The future of healthcare is proactive, predictive, and team-based. 

Community pharmacies are positioned to expand preventive screening, wellness services, and evidence-based self-care support, helping Canadians stay healthy before conditions arise or escalate. But prevention at scale requires more than expanded scope. It requires transformation. 

Imagine a pharmacy sector powered by interoperable health records, AI-enabled clinical decision support, centralized dispensing, and intelligent automation. In this model, technology safely manages routine dispensing and administrative tasks, allowing pharmacy teams to practise at the top of their scope and training.

With smart policy, sustainable funding, and full digital integration, pharmacy can function as a fully connected extension of the healthcare team.
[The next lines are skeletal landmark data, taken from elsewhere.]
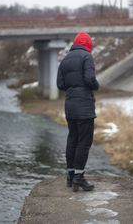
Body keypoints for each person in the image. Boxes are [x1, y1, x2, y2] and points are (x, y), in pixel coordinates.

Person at [57, 32, 99, 192]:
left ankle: (71, 176)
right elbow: (90, 79)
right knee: (84, 141)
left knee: (72, 138)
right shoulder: (86, 57)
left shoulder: (65, 59)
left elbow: (60, 84)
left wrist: (73, 86)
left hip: (70, 105)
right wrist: (96, 85)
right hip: (84, 106)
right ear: (88, 45)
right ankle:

This approach optimizes clinical capacity, enhances safety, and delivers more care, more effectively, closer to home. 

The path forward 

As we recognize Pharmacy Appreciation Month this March and the vital role pharmacies and their teams play in delivering care every day, it is also an opportunity to look ahead. 

So how do we meet the care needs Canadians have told us they want? 

  • We remove barriers that limit scope and operational efficiency. 
  • We modernize funding to reflect expanded clinical services. 
  • We embed pharmacy fully into primary care and immunization planning. 
  • We connect pharmacies and health systems through interoperable digital solutions. 
  • We invest in preventive care delivered close to home. 
  • We recognize pharmacy as a scalable solution to system capacity challenges. 

Canada’s pharmacies are already foundational to care in every community and form a critical pillar of Canada’s healthcare system. 

The infrastructure is built. The expertise is proven. Public support is clear.  

What is required now is the will to act.  

The solutions are not years away. They are already being built every day in community pharmacies across the country.